** Text block follows **

ABOARD THE STANLEY NORMAN -- His weather-beaten hands untangle the mighty lines, and the old man known as the "Black Pearl of the Chesapeake" sets sail for about the ten-thousandth time.
Today will be different from a lifetime of frigid mornings that have come before.
During those years, when he was making as little as $12 a week and considering a more forgiving profession, Earl White left shore on this very boat, bound for the bay and a backbreaking day of tonging for oysters.
On that old boat, covered with muck from the water and the stink of fish, he started at the bottom of his profession. A waterman without his own vessel. An oyster dredger. A hired hand.
But now, on his 80th birthday, he sails the Stanley Norman as a first mate, an admiral, a legend.
The governor comes to City Dock in Annapolis, and White becomes one of a handful of black men in Maryland maritime history to be named an honorary Admiral of the Chesapeake Bay.
The mayor of Annapolis declares Nov. 17, 1998, Earl White Day.
Schoolchildren sing.
Not bad for a skinny kid who came from a poor family that made a living at the will of the water and built homes along the shore long before coastal dwellings were considered posh.
"I was baptized on the bay," White is fond of joking.
The third-generation Eastern Shore waterman has always earned his paycheck tonging and dredging for oysters in the salty waters of the Chesapeake. One frozen winter dawn after another, for more than five decades, he pulled on rubber gloves and rubber waders and headed out to find oysters.
But somewhere along the way, on those rough waters and in those slimy nets, he found more than seafood. He found good friends and his pride and an honest living.
Earl White even found God.
The resume of a good waterman floats.
In the middle of the bay, a man is judged by the boats he has sailed. And there aren't many resumes that compare to White's.
The Clarence and Eva.
The Ralph T. Webster.
The Lottie May and the Dottie May.
The USS Missouri.
And the Stanley Norman.
"Ask about Earl White -- anywhere from Newport News to Havre de Grace -- and they know about him," said Vincent Leggett, director of Blacks of the Chesapeake. "He's considered the best of the best."
Growing up on Maryland's Eastern Shore in Dames Quarter, a tiny place where life is intimately wedded to the bay, a little boy named Earl learned about the water the way a farm kid learns about cornfields. By living it.
His father's father was a waterman. So was his mother's. And his wife's.
"Our lives revolve around the seasons of the bay," he says.
He marked the years by seasons of oysters. White outlived one wife and married again. The oldest of 16 children, he buried 10 siblings. He fought in a world war.
But always he worked the bay.
The folklore is that oystering is good in months with an "r" in them, starting with November. But White doesn't need a calendar. He can feel it in his bones, deep down, when the chill in the air is crisp enough to signal that the oysters are ready.
Some mornings, the men would have to scrape a film of ice from everything inside the boat before setting sail. Some days, they would get so wet and cold their fingers and feet would go numb. And some nights they would be so tired by the time they returned to shore that they barely managed to get the oysters off the boat before trudging home to sleeping wives and warm beds, only to rise before the sun to do it all again.

** End of Text block **

Prompt 1
List every boat named in the article about Earl White above as one he has sailed on.
Prompt 2
Write the next part of the article about Earl White, picking up after its final sentence above.

** Recorded data follows **

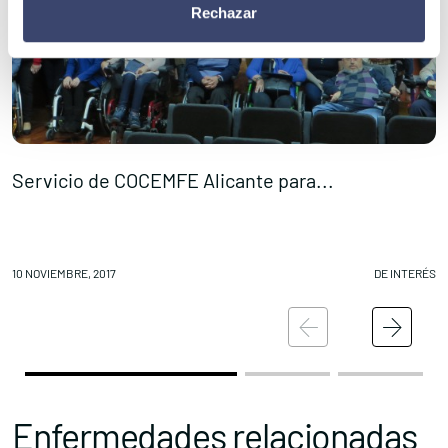
Rechazar
Servicio de COCEMFE Alicante para...
I
10 NOVIEMBRE, 2017
DE INTERÉS
10
Enfermedades relacionadas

** End of Recorded data **

Task response 1
- The Clarence and Eva
- The Ralph T. Webster
- The Lottie May
- The Dottie May
- The USS Missouri
- The Stanley Norman

Task response 2
"It was a hard life," said White's second wife, Orsula. "You know a man's been working when he's asleep before his head hits the bed. But he never complained. He loved it. He's loved this life. Sometimes I think he'd rather be out there on that water than here at home. Yep, sometimes I think it."
She laughed hard.
"Is that what you wanna know about Earl? That he's a worker? Oh yeah, he's that all right. He don't know nothing but work. But more than that, he's a good man, a real good man, and he was that way when I found him. Always good, and I think he found that out there on that water. My, the stories he's told me. I can't even remember half of them."
It was November, the onset of oyster season, in a year so far back White can't remember the date.
The sky was blue and the water calm as young White and the rest of the crew sailed the Clarence and Eva from the dock in Crisfield. As they dredged for oysters, the sky turned black. A northeaster blew in.
The water rose.
"The dredge boat filled with water and sank," White said, referring to the small motored boat attached to the rear of the skipjack to push it through the water.
A thick fog dropped.
The wind was too high and the water too rough for the men to navigate.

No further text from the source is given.